[Records from a dataset]
____________________

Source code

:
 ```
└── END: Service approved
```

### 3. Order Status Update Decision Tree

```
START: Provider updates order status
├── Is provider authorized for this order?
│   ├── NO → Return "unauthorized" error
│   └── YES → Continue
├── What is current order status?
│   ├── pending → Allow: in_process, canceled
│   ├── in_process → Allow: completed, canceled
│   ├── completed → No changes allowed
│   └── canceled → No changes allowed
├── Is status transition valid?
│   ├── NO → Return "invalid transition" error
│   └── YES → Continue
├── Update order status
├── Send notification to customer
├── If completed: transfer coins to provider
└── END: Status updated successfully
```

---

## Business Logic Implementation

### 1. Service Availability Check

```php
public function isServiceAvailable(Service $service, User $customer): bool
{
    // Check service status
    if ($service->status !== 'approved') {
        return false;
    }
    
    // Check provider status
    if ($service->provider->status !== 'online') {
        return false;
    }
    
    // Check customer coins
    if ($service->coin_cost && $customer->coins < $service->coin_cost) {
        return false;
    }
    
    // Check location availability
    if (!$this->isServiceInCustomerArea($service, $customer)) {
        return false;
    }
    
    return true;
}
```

____________________

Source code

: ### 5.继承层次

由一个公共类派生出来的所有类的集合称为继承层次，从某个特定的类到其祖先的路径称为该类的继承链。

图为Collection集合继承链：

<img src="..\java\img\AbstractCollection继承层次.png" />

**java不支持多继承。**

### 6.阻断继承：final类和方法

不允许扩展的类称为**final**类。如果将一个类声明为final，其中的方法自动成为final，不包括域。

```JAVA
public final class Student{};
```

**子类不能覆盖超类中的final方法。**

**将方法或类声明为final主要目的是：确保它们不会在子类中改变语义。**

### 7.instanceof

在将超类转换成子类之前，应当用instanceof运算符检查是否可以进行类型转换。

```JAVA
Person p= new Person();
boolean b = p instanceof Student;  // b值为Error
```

____________________

DIRECTIONS FOR THIS TASK:
What is needed is a copy of every line above in which "Student" appears.

THE COMPLETED TASK:
public final class Student{};
boolean b = p instanceof Student;  // b值为Error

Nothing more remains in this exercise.